When a parent completes, the backend removes that parent id from each affected child. Once the last unresolved parent is removed, the child becomes runnable.

This means flow correctness does not depend solely on producer-side setup. Workers still protect execution ordering.

Failure Semantics

AsyncMQ flow behavior is intentionally simple and explicit:

  • child jobs run only after all parents complete
  • failed parents do not automatically trigger descendant failure
  • descendants remain blocked until the parent is retried, repaired, or removed

This is an important operational difference from BullMQ's broader flow ecosystem. AsyncMQ focuses on dependency gating rather than a large family of parent-state policy options.

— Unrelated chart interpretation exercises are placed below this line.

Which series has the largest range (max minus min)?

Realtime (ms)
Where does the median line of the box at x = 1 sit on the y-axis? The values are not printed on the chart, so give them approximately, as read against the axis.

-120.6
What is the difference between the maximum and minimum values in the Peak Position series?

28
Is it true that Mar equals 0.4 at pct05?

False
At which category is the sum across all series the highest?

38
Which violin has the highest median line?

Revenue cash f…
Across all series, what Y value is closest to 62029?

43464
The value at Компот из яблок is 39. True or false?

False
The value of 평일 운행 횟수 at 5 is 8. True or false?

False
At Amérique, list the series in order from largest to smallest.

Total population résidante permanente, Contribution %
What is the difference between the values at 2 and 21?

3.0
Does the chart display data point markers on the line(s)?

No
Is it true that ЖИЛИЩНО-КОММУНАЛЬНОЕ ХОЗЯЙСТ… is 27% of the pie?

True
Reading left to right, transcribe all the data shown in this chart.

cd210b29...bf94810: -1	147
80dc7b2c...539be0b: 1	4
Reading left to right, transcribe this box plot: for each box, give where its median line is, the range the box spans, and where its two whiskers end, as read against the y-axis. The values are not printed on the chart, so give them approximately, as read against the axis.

If you want cascade failure semantics, model them in one of these ways:

  • a supervisor task that inspects parent state and removes blocked descendants
  • explicit operator workflows using queue inspection and retry/remove actions
  • application-level compensation logic

Inspecting Flow State

The queue inspection APIs are the main way to inspect flow progress:

waiting_children = await queue.get_waiting_children()
children_page = await queue.get_jobs(["waiting-children"], start=0, end=49)
parent_state = await queue.get_job_state(parent_id)
parent_job = await queue.get_job(parent_id)

Useful patterns:

  • look at waiting-children to find blocked descendants
  • inspect parent failed or completed state directly
  • use get_job_counts(...) to monitor how much work is blocked on dependencies

Backend Notes

All built-in backends support dependency-aware execution, but they do not all offer the same write-time guarantees.

  • Redis and Postgres are the strongest choices when you want more robust flow creation semantics and broader coordination guarantees
  • MongoDB and in-memory keep the behavior portable but do not pretend to offer cross-process atomicity they do not have
  • RabbitMQ flow behavior depends on its metadata store for dependency state

BullMQ Mapping

BullMQ AsyncMQ
FlowProducer FlowProducer
parent/child dependencies Job(..., depends_on=[...])
waiting children inspection queue.get_waiting_children()
flow creation await flow_producer.add_flow(queue, jobs)

AsyncMQ preserves the practical DAG creation model while keeping storage and dependency bookkeeping portable across backends.

Common Mistakes

  • Using flows for loosely related jobs that could just run independently.
  • Assuming flow creation is atomic on every backend.
  • Assuming children will fail automatically when a parent fails.
  • Forgetting to inspect waiting-children during incidents.